States Wary of FEMA's Hurricane Preparations

Competition for relief supplies and confusion about who's in charge could hobble preparations for the brewing hurricane season, say state officials.

Just over a week before the June 1 start of the storm season, the Homeland Security Department has nearly finished 11 top-priority changes to nation's beleaguered disaster response agency.

But emergency directors in a half-dozen Gulf and Atlantic coast states are wary of some of the repairs to the Federal Emergency Management Agency as it quadruples its stockpile of ready-made meals, marshals teams of fast-moving responders and gathers high-tech equipment to help emergency workers talk to each other when normal communication systems are knocked out.

"I don't have a good feeling, to be honest with you," said Mississippi emergency management director Robert Latham.

He said FEMA has done little to coordinate with states on stocking and distributing food, water, ice and other items to disaster sites — meaning states could end up competing against the federal government to purchase relief supplies.

"What can we expect and how quickly we can expect it? What is going to be pre-positioned in our states?" Latham said. "That is what is important. I know they're working feverishly to develop that plan, but we need to know."

In Louisiana, which suffered much of Hurricane Katrina's damage after it pummeled the Gulf Coast on Aug. 29, state officials maintain Washington still hasn't done enough to help them get ready. That is despite $87.5 billion in federal aid to Gulf states, much of which has gone to Louisiana to compensate victims and to repair housing, levees and control flooding.

Requests for the federal government to send Louisiana air ambulances, 250 buses and extra shelter space have so far gone unanswered, said state emergency director Col. Jeff Smith.

"They are looking us straight in the eye, and they are saying 'We'll be here, and we'll provide support for you,'" Smith said. "So they're saying the right things, but they have not fully said yes."

Though the White House called for tighter coordination among all levels of government, state directors said they remain confused about the new role of a federal disaster oversight commander — or how it fits into the chain of command.

Homeland Security Secretary Michael Chertoff said Tuesday the agency had learned from its mistakes last year.

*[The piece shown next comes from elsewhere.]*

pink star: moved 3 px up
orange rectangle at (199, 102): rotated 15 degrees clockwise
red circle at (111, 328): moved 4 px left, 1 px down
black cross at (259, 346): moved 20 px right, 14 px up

"We've had the opportunity to look back. Obviously, Katrina was an unprecedented storm," Chertoff said on ABC's "Good Morning America." "It sets the upper bound of what we might have to fear. ...It gave us the opportunity to really test what failed and come up with some specific remedies."

He said it was also important for people living in hurricane areas to prepare by stockpiling supplies and evacuating if instructed. "If people cooperate, if they get themselves prepared, if they list to instructions, we are in a much better position this year to avoid the kind of tragedy we had last year," Chertoff said.

In an interview Monday, Homeland Security Undersecretary George Foresman said the department and FEMA have gone far beyond the 11 fixes that the White House ordered by June 1, the hurricane season's start, to plug federal preparedness gaps that Katrina exposed.

Aside from creating or revamping systems to track supplies, alerting the public to approaching storms and registering evacuated victims in shelters and hotels, Foresman said the department has been working closely with state and local officials to make sure they are in sync with Washington long before disaster hits. But, he said, many of the federal changes are largely designed to back up state and local responders whose efforts have failed.

"I understand the concerns that are expressed, but we have to recognize that the federal government is not the responder of the first resort," Foresman said. "It's a responder of last resort. There are a lot of things the state and locals need to be doing as well."

Asked about the coordination worries, Foresman said: "We are focusing on addressing issues in a relative priority ranking. And this is not the first thing, nor will it be the last thing, on the list."

Mike Lindell, director of the Hazard Reduction and Recovery Center at Texas A&M University, said the top priorities only skim the surface of necessary federal preparations. He said they fail to address plans that have immediate and personal impact on lives, like staggered evacuation routes and mapping where a looming disaster might strike.